Sorry, you need to enable JavaScript to visit this website.

State vaccine requirement for schools

Edwards moves forward with change in spite of lawmakers’ objections
Caleb Daniel
Thursday, December 16, 2021
Article Image Alt Text

The COVID-19 vaccine will be on the list of required shots for Louisiana school children 16 and up for the 2022-23 school year, though various exemptions are available to all.

In an expected move, Gov. John Bel Edwards on Tuesday overruled the House Committee on Health and Welfare’s rejection of the vaccine requirement and notified the House that the health department will move forward with adding the COVID-19 shot to the immunization schedule.

“By any measure, the COVID-19 vaccines have been a historic success,” Edwards said in a letter to the House committee. “However, we know that there have been far too many of our friends and neighborts who have yet to be vaccinated. This includes school age children who do have risk of serious illness and death.”

Like all other vaccines on the schedule, families will have the option to turn in a medical exemption from a doctor or a simple written dissent form from a parent or guardian in place of proof of vaccination.

“We will certainly honor all the exemptions out there,” Lincoln Parish Schools Superintendent Ricky Durrett said. “We certainly hope to keep that as a parental choice. We’ll try to be as lenient as possible and still follow the guidance we’re supposed to.

“We’ll make it clear to parents on how to (turn in exemptions) and help them do that.”

The requirement applies only to those ages for which the vaccine has been given full approval by the U.S. Food and Drug Administration, which as of now is 16 and up. But that could expand in the future.

The window of time to begin turning in proof of vaccination or exemptions to the local school systems for next year has yet to be determined.

The House health committee, including Ruston’s own Rep.
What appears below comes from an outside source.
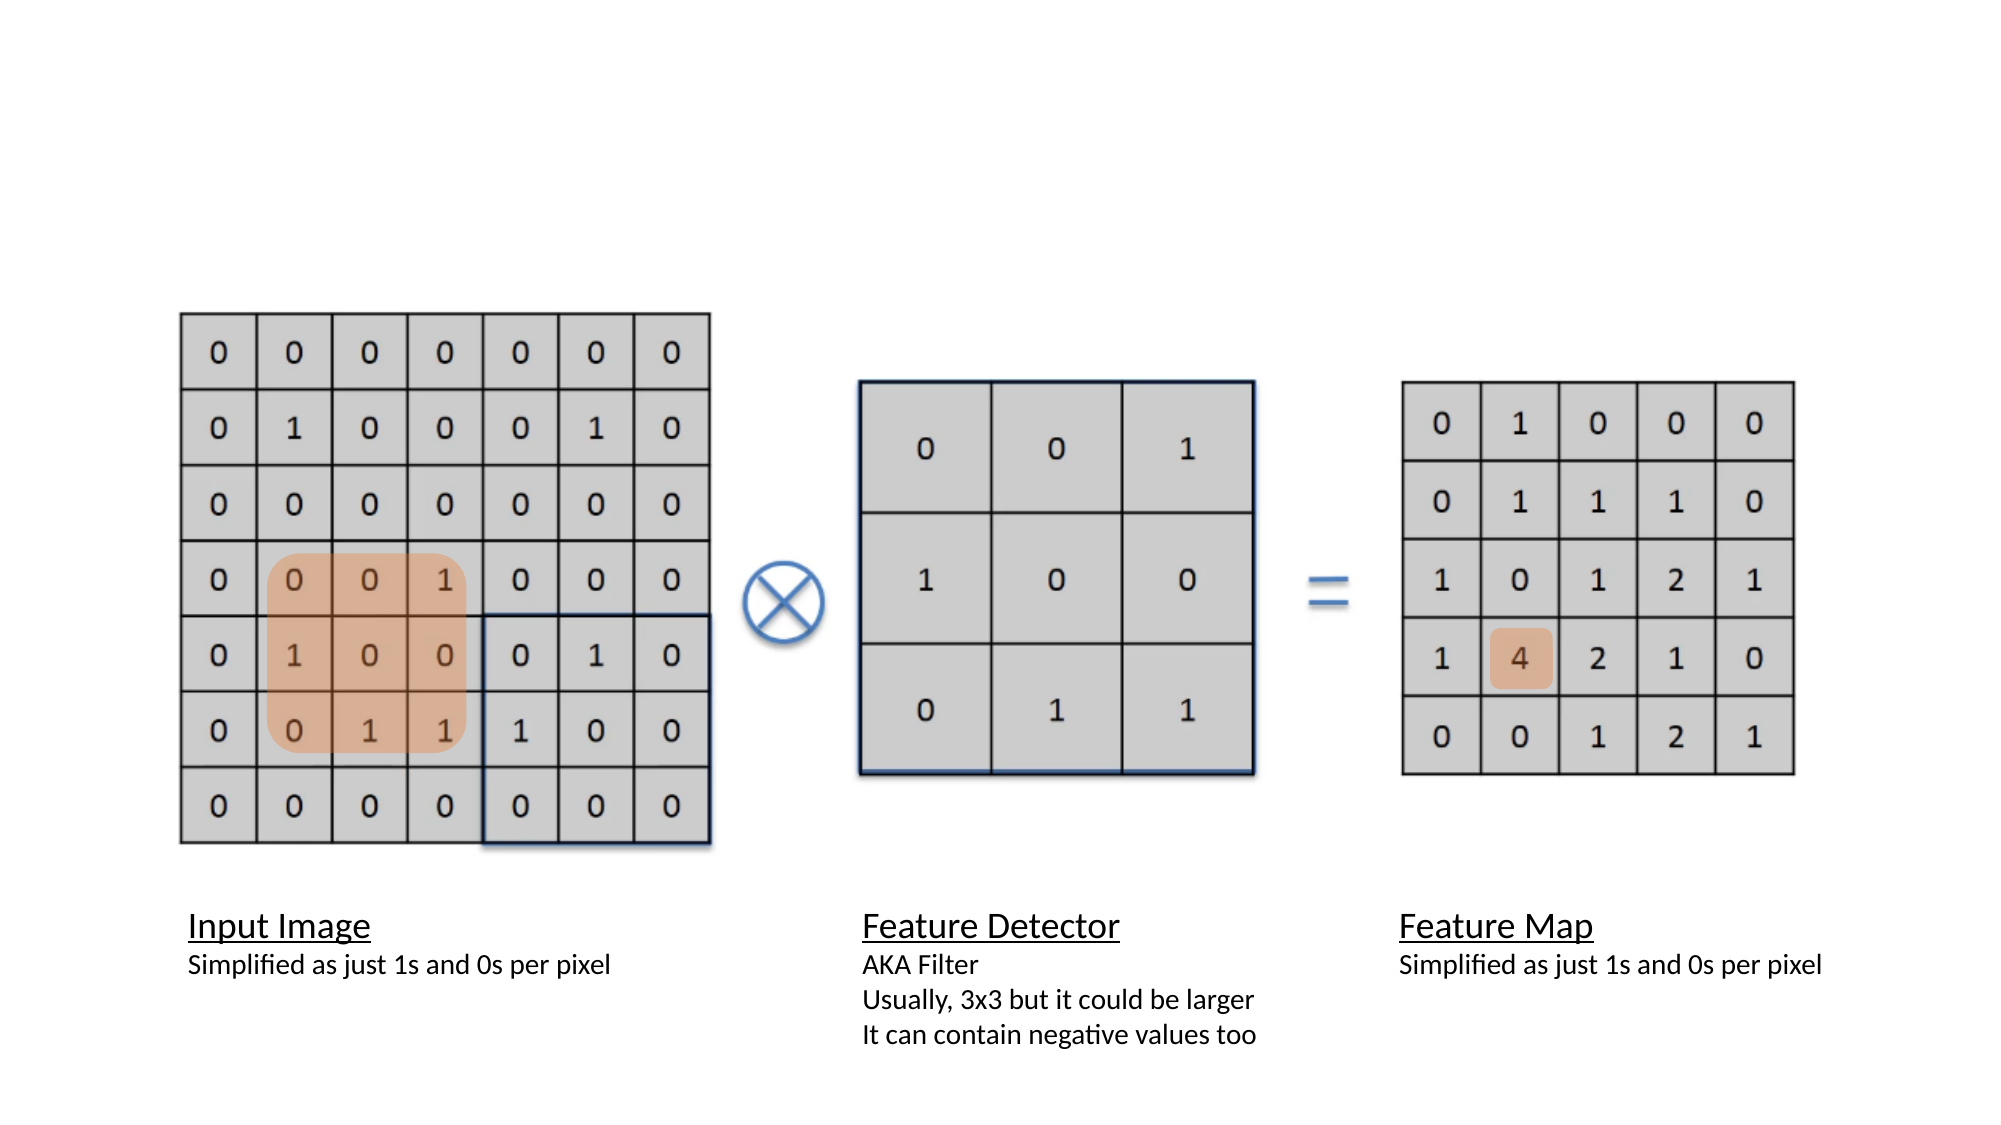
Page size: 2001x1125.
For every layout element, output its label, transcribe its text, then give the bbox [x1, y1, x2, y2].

Chris Turner, met for about eight hours last week to hear mostly anti-vaccine-requirement testimony and ultimately voted 13-2 to reject the proposed mandate from the Louisiana Department of Health.

But the choice is ultimately the governor’s, as multiple state statutes have ceded the Legislature’s power over vaccination schedules to the LDH.

Even so, Attorney General Jeff Landry, a vocal opponent of vaccine requirements, reportedly may challenge Edwards’ move in court.

In his letter Edwards said the state has benefited from the near eradication of many of the other diseases on the current immunization schedule.

“One can only imagine where we would be as a state if the same overheated rhetoric from last week’s meeting was applied to polio or measles,” he said.

Opponents of the requirement have argued that the COVID-19 vaccine is not comparable to others in terms of efficacy.